##### Data records #####

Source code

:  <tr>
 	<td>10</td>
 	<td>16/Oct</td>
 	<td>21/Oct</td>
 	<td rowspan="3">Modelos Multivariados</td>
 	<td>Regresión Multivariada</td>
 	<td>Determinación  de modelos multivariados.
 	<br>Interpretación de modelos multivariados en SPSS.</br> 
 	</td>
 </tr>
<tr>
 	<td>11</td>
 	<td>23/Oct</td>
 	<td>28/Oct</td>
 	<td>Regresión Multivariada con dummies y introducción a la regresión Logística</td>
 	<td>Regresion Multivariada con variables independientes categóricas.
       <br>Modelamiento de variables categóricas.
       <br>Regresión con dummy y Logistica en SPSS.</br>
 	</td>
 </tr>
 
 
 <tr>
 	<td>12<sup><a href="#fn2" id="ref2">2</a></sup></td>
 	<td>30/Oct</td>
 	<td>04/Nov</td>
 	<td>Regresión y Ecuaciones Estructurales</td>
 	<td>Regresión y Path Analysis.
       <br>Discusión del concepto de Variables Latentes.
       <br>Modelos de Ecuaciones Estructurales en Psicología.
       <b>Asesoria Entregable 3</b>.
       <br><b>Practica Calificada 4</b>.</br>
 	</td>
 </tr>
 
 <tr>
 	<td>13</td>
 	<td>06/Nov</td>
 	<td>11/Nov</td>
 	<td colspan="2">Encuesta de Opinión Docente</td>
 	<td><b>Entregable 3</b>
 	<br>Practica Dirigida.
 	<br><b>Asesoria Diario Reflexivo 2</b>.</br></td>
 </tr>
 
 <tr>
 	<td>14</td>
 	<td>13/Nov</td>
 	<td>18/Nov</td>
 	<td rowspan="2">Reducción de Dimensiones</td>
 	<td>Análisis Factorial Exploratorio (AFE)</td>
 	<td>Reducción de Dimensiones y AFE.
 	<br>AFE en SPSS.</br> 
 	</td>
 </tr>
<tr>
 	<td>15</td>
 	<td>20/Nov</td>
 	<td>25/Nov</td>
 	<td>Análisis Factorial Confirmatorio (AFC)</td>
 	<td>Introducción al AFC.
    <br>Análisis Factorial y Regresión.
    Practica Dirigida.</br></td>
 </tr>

#####

§ **Directions**
Which lines in the entries above contain the word "Estructurales"? Return each of those lines in full.

§ **Solution to this problem**
 	<td>Regresión y Ecuaciones Estructurales</td>
       <br>Modelos de Ecuaciones Estructurales en Psicología.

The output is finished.